What do you do with that at this point? I won’t feign impartiality here — I was always going to like this record and I do — but it’s hard to listen to it too. I knew Forrester in kind of a secondary way, through his music and being in touch over his years in his various bands. We spoke a few weeks before he was killed. He was a complex person. He had a dark side and a light side completely separate from his on-stage persona of the tongue-wagging, up-front bass player engaging the crowd, calling you “brother,” and so on. He was sweet, and someone worthy of missing as he is missed. If you didn’t know him, or you don’t know that Ave Vindicta arrives as a posthumous release for the bassist, it’s entirely possible listen blind to that mournful aspect of it. I suspect that most people who hear it won’t be so fortunate, but having known Forrester even to the extent that I did, there’s no way he would have ever wanted this material to languish, unheard, unreleased, in the event of his death or anything else. It is right and proper that Ave Vindicta sees release in homage to him.

The album’s final movement begins with “Dealer’s Choice,” which brings back guest organ alongside the noted “cowbell,” and moves into the more spacious “Bleeding Still” before the final pair “Broke the Key” and “In the Lock” round out, the penultimate track finding Lorenzo doing his best oldschool Life of Agony while the sees him taking on the role of a dollar-hungry preacher — “the salvation van is rolling, but a lack of gas money can stop it” — as the band jams out behind.

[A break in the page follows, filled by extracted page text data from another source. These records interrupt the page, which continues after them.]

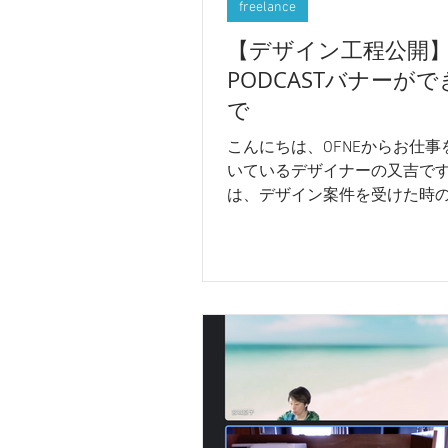
freelance
【デザイン工程公開
PODCASTバナーが
で
こんにちは、OFNEからお仕事
いているデザイナーの又吉です
は、デザイン案件を受けた時
紹介できたらなと思います。 
赤字修正やりとりは見せられ
フリーランス女子レディーオ
成の流れをご紹介します。...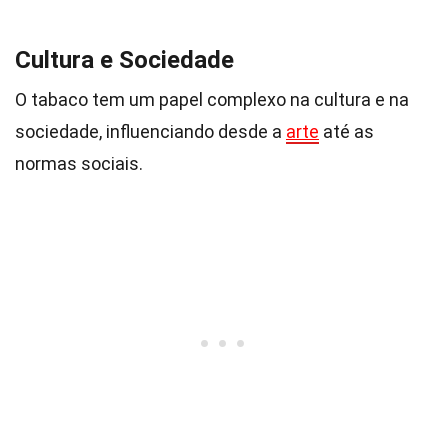
Cultura e Sociedade
O tabaco tem um papel complexo na cultura e na
sociedade, influenciando desde a
arte
até as
normas sociais.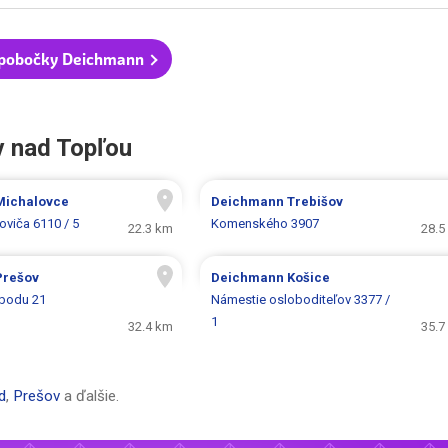
 pobočky Deichmann
v nad Topľou
Michalovce
Deichmann
Trebišov
oviča 6110 / 5
Komenského 3907
22.3 km
28.5
Prešov
Deichmann
Košice
obodu 21
Námestie osloboditeľov 3377 /
1
32.4 km
35.7
d
,
Prešov
a ďalšie.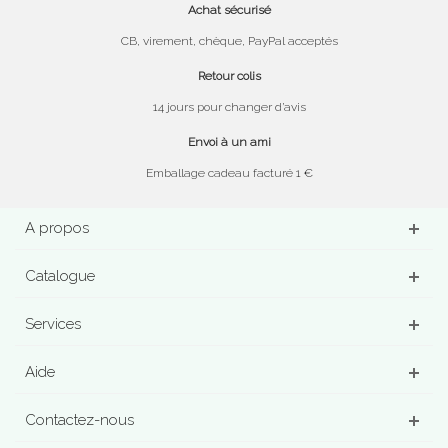
Achat sécurisé
CB, virement, chèque, PayPal acceptés
Retour colis
14 jours pour changer d’avis
Envoi à un ami
Emballage cadeau facturé 1 €
A propos
Catalogue
Services
Aide
Contactez-nous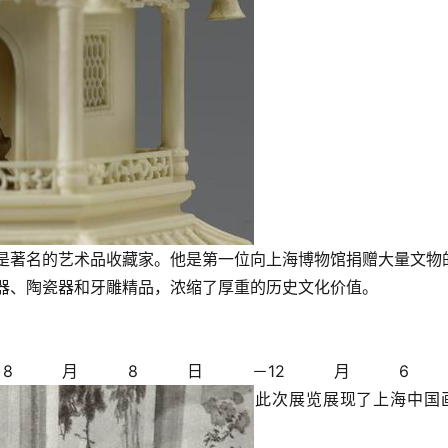
同时也是著名的艺术品收藏家。他是第一位向上海博物馆捐赠大量文物
铜器、陶瓷器和牙雕精品，浓缩了厚重的历史文化价值。
0年8月8日－12月6
此次展览展现了上海中国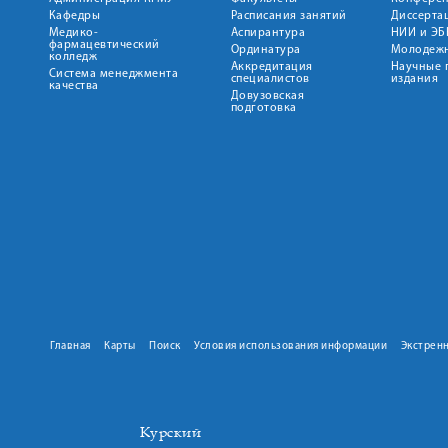
Кафедры
Расписания занятий
Диссерта
Медико-
Аспирантура
НИИ и ЭБ
фармацевтический
Ординатура
Молодежн
колледж
Аккредитация
Научные 
Система менеджмента
специалистов
издания
качества
Довузовская
подготовка
Главная
Карты
Поиск
Условия использования информации
Экстрен
Курский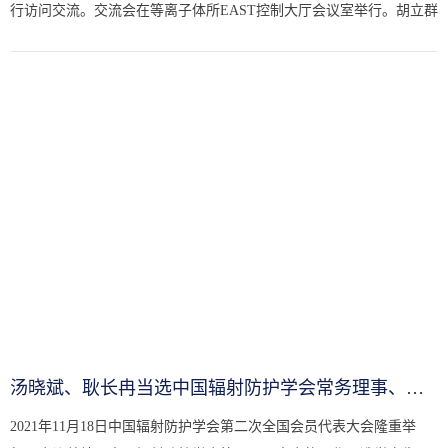
行访问交流。交流会在等离子体所EAST控制大厅会议室举行。胡立群
主任首先对汤晓斌教授一行的到来表示热烈欢迎，并详细介绍了等离
子...
汤晓斌、耿长冉当选中国辐射防护学会常务理事、理事
2021年11月18日中国辐射防护学会第二次全国会员代表大会隆重举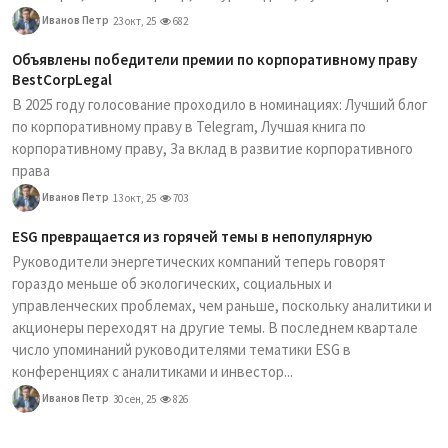
Иванов Петр
23 окт, 25
682
Объявлены победители премии по корпоративному праву
BestCorpLegal
В 2025 году голосование проходило в номинациях: Лучший блог
по корпоративному праву в Telegram, Лучшая книга по
корпоративному праву, За вклад в развитие корпоративного
права
Иванов Петр
13 окт, 25
703
ESG превращается из горячей темы в непопулярную
Руководители энергетических компаний теперь говорят
гораздо меньше об экологических, социальных и
управленческих проблемах, чем раньше, поскольку аналитики и
акционеры переходят на другие темы. В последнем квартале
число упоминаний руководителями тематики ESG в
конференциях с аналитиками и инвестор...
Иванов Петр
30 сен, 25
826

It’s good fun, and indicative of the cathartic reasoning behind putting out Ave Vindicta in the first place. It’s a look at what was and what might’ve been from Serpents of Secrecy. It’s entirely possible that the band may decide to continue in some form, and certainly they have that right, but Ave Vindicta is as much a final word on the years it took to bring it about as it is a demonstration of the group’s potential. One suspects that if the album had come out in 2018, the five-piece would already be at work on a follow-up, if not already doing shows to support that next release, but then, what might’ve been is nothing if not an underlying theme to what actually is in this case. Whatever happens or doesn’t from this point on, this is a record that summarizes, earns, owns and deserves its moment.